**Brontekst:**
|---|

Begin van deze maand traden dan de fameuze benoemingsstop en de programmatiestop in. Eenvoudig gezegd : er kunnen gedurende twee jaar geen leraren vastbenoemd worden en scholen kunnen geen nieuwe richtingen oprichten. De betoging van 28 februari en de acties van de afgelopen weken zijn vooral tegen die benoemingsstop gericht.

Over de hervorming gingen we praten met directeurs en directrices van scholen. Uitgangspunt was de beleidsbrief School maken in Vlaanderen van oktober 1995, waarin onderwijsminister Van den Bossche het grote kader van de hervorming schetste. Hem legden we de vragen van de directies voor.

Opvallend in alle gesprekken is de grote bezorgdheid. Directeurs vragen zich af wat hun boven het hoofd hangt.

|---|

**Aangeleverde gegevens:**
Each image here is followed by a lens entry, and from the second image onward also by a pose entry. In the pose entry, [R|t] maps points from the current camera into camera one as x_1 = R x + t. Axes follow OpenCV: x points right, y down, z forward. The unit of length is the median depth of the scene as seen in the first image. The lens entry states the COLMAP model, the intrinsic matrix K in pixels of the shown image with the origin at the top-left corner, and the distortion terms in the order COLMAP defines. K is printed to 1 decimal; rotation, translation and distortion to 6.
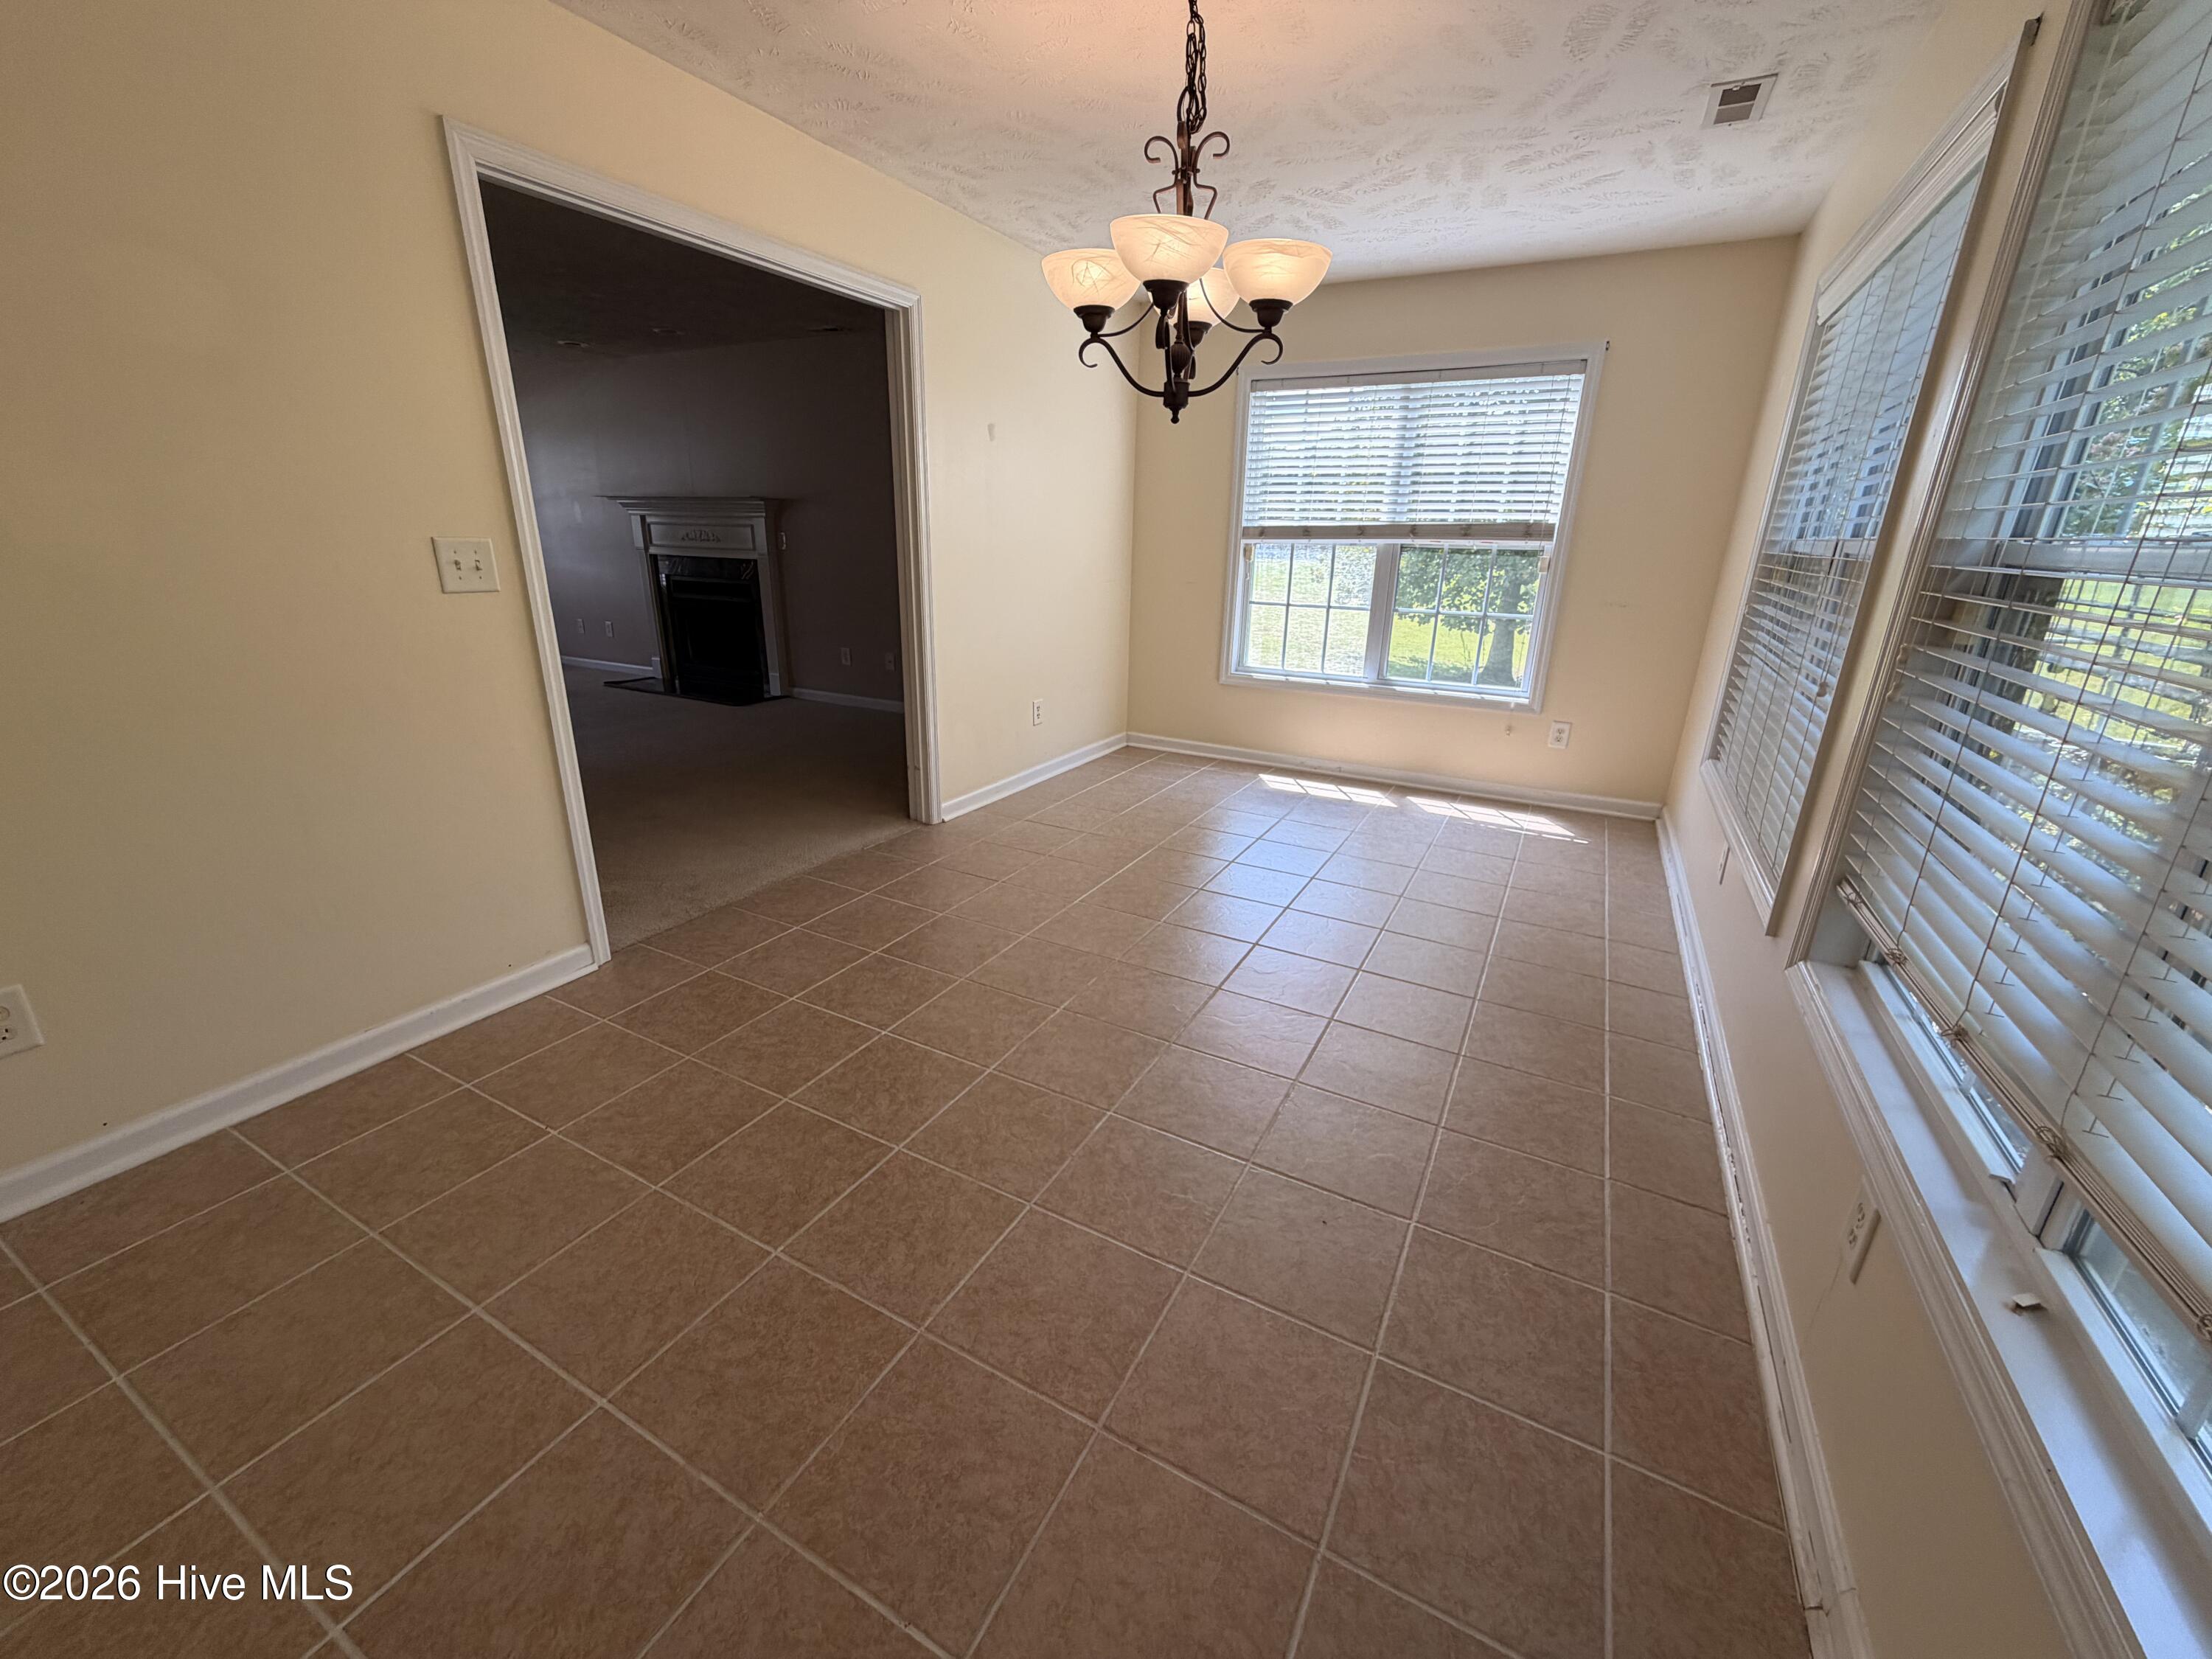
lens RADIAL K [[884.4, 0, 1102.8], [0, 884.4, 829.6], [0, 0, 1]] dist [0.001673, -0.000297]
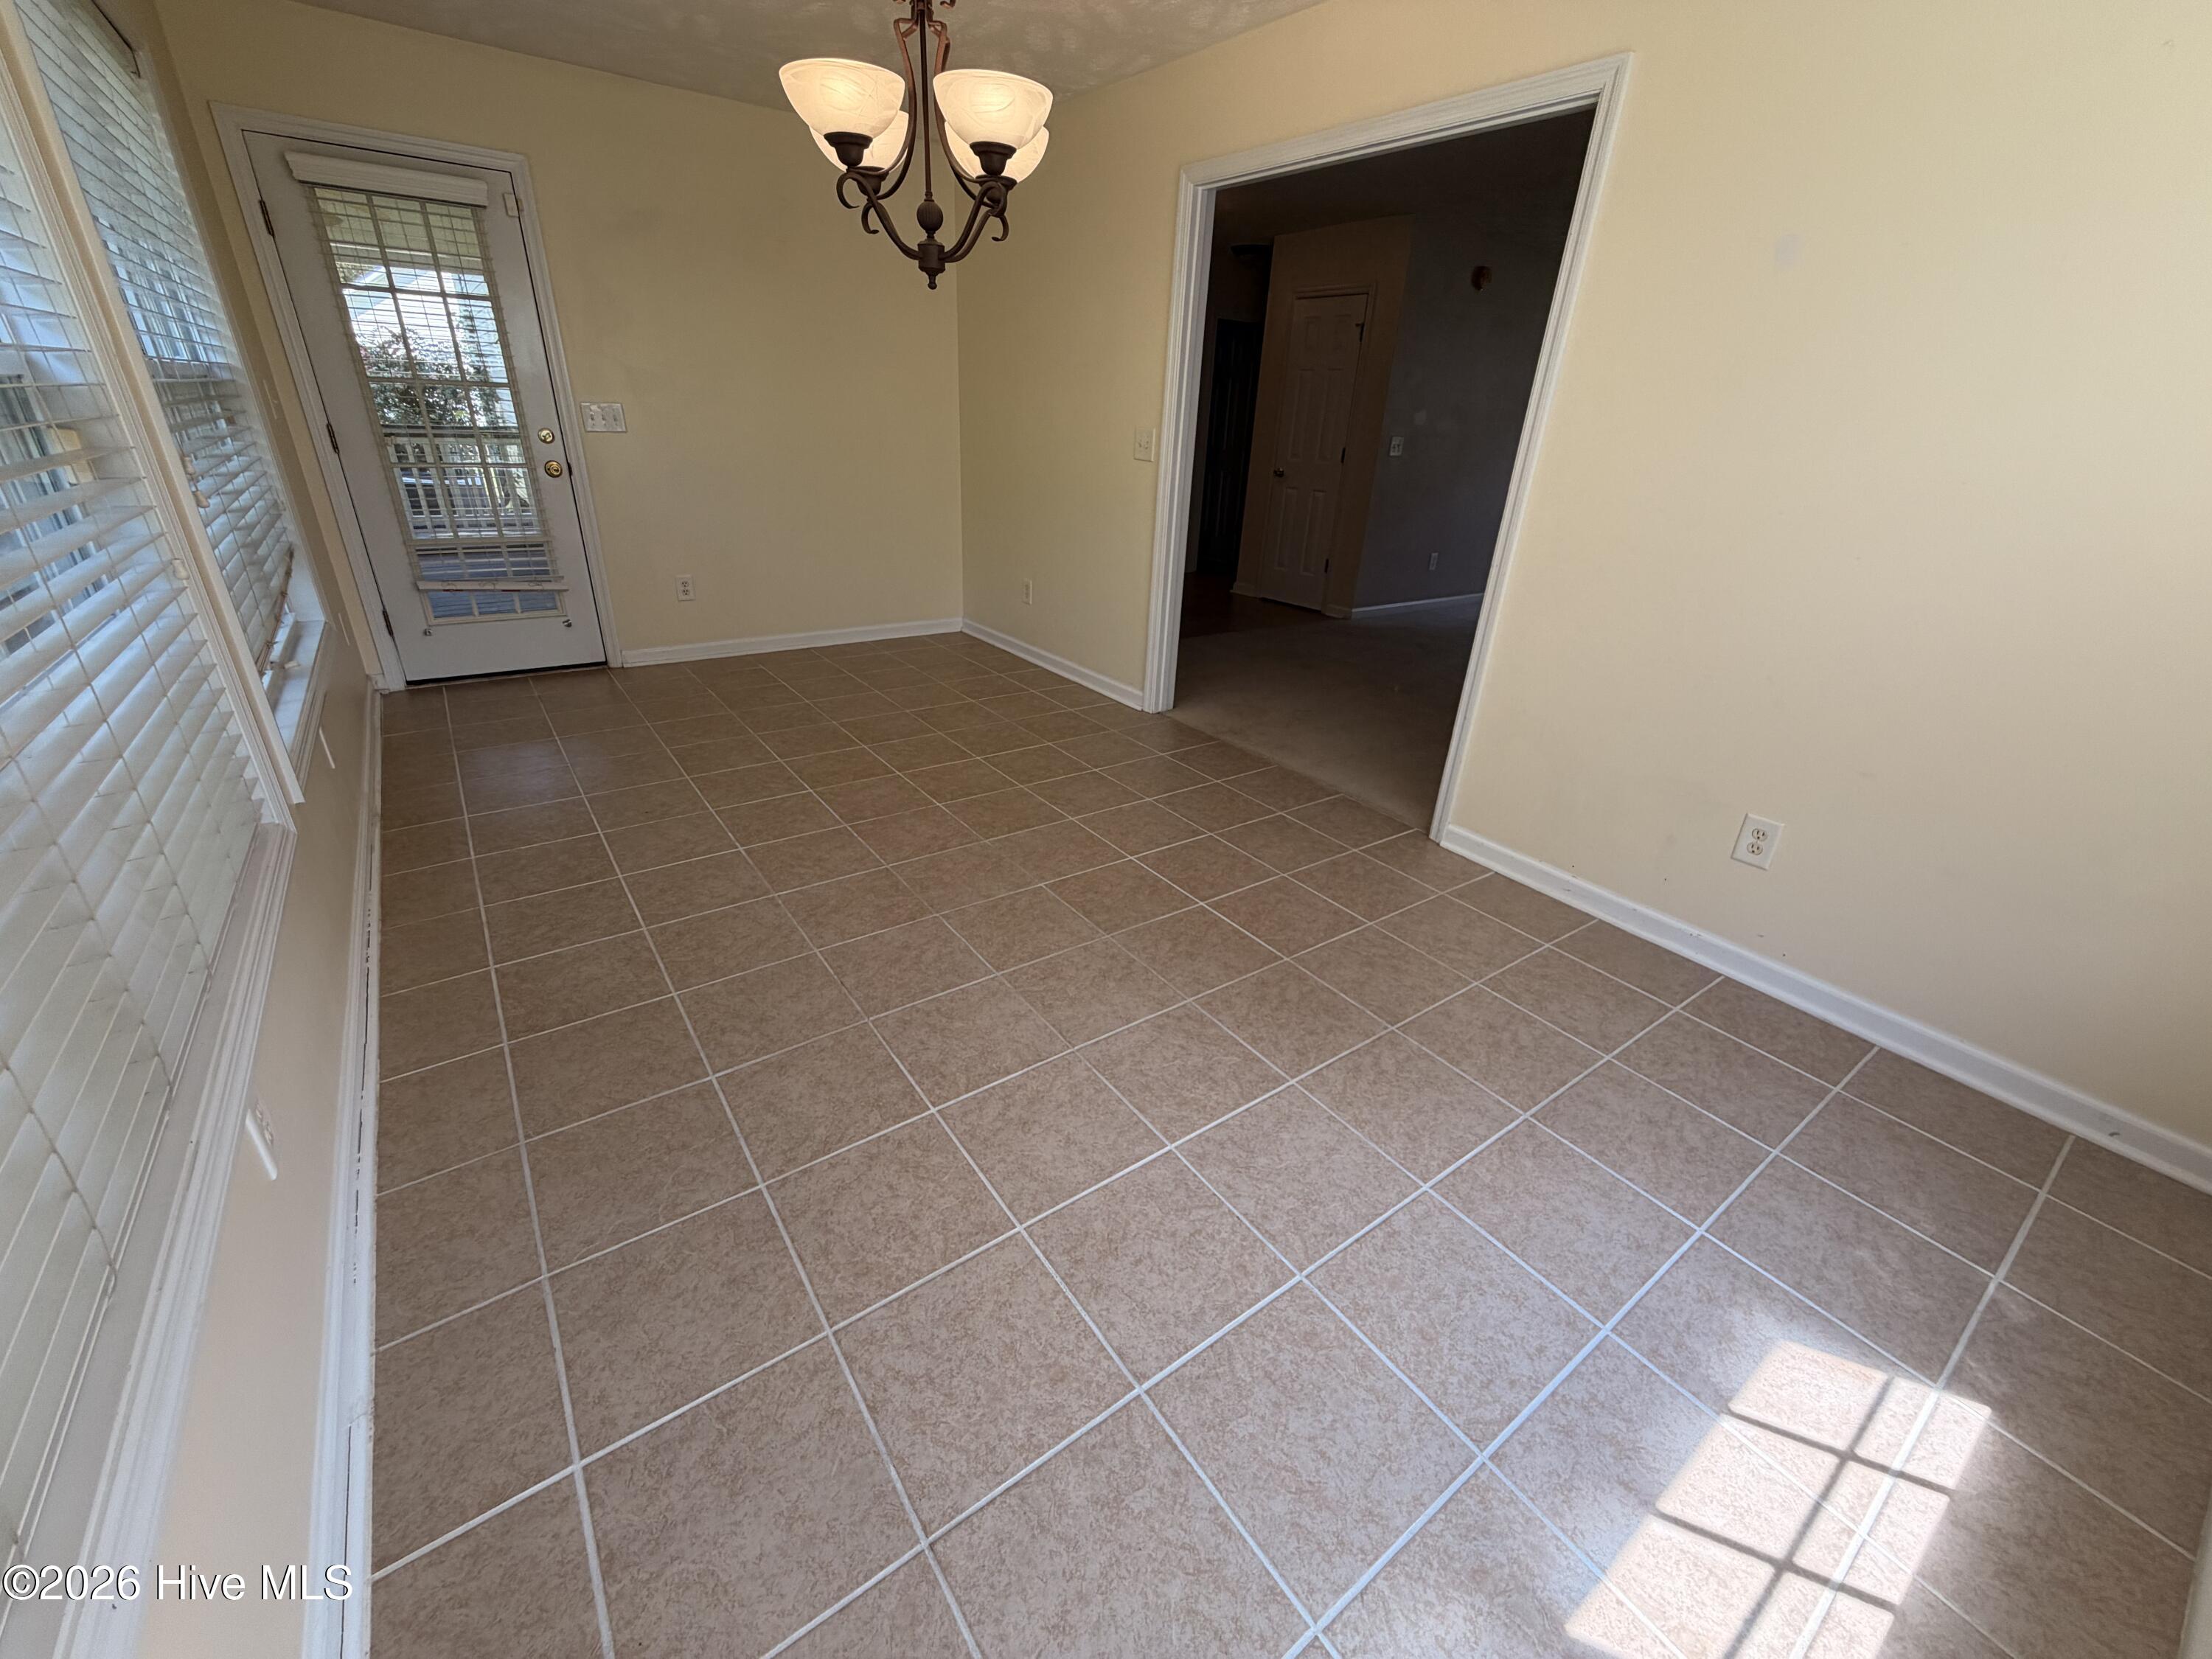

|---|

**Vragen bij materiaal:**
**A.** Geef een stuk uit de tekst over de onderwijshervorming ongewijzigd weer. Begin bij de woorden "Begin van deze" en stop na "de directies voor.".
**B.** Zet de tekst over de onderwijshervorming voort, aansluitend op de laatste zin.

**Antwoorden per opdracht:**
**A.**
Begin van deze maand traden dan de fameuze benoemingsstop en de programmatiestop in. Eenvoudig gezegd : er kunnen gedurende twee jaar geen leraren vastbenoemd worden en scholen kunnen geen nieuwe richtingen oprichten. De betoging van 28 februari en de acties van de afgelopen weken zijn vooral tegen die benoemingsstop gericht.

Over de hervorming gingen we praten met directeurs en directrices van scholen. Uitgangspunt was de beleidsbrief School maken in Vlaanderen van oktober 1995, waarin onderwijsminister Van den Bossche het grote kader van de hervorming schetste. Hem legden we de vragen van de directies voor.

**B.**
LUC VAN DEN BOSSCHE : Dat begrijp ik. Maar dat komt ook door de desinformatie. Ik heb al de gekste verhalen gehoord over wat ik van plan zou zijn of gezegd zou hebben. Ik heb nooit gezegd dat het secundair onderwijs maar evenveel mag kosten als het basisonderwijs. En het cijfer ?acht per klas” komt niet van mij. Dat komt uit een verkeerde berekening in het Oeso-rapport van 1991 en het is gecorrigeerd nadat ik op de fout gewezen heb. Ik keur trouwens de acties ?acht in de klas” af. Het gaat niet op dat leraren een groep leerlingen naar de speelplaats sturen. Maar ik begrijp dat ze het beu worden die dingen te horen herhalen.

Idem voor de benoemingsstop. Dat is niet het begin van het einde van de vaste benoeming. Zowel de benoemings- als de programmatiestop moeten er komen om de hervorming niet van te voren te hypothekeren. We hebben hetzelfde gedaan in het hoger onderwijs. Geen vaste benoemingen meer, maar de tijdelijken worden wel immuun. Ze kunnen niet weggeduwd worden, ze worden behandeld als vastbenoemden. Ze blijven aan het werk.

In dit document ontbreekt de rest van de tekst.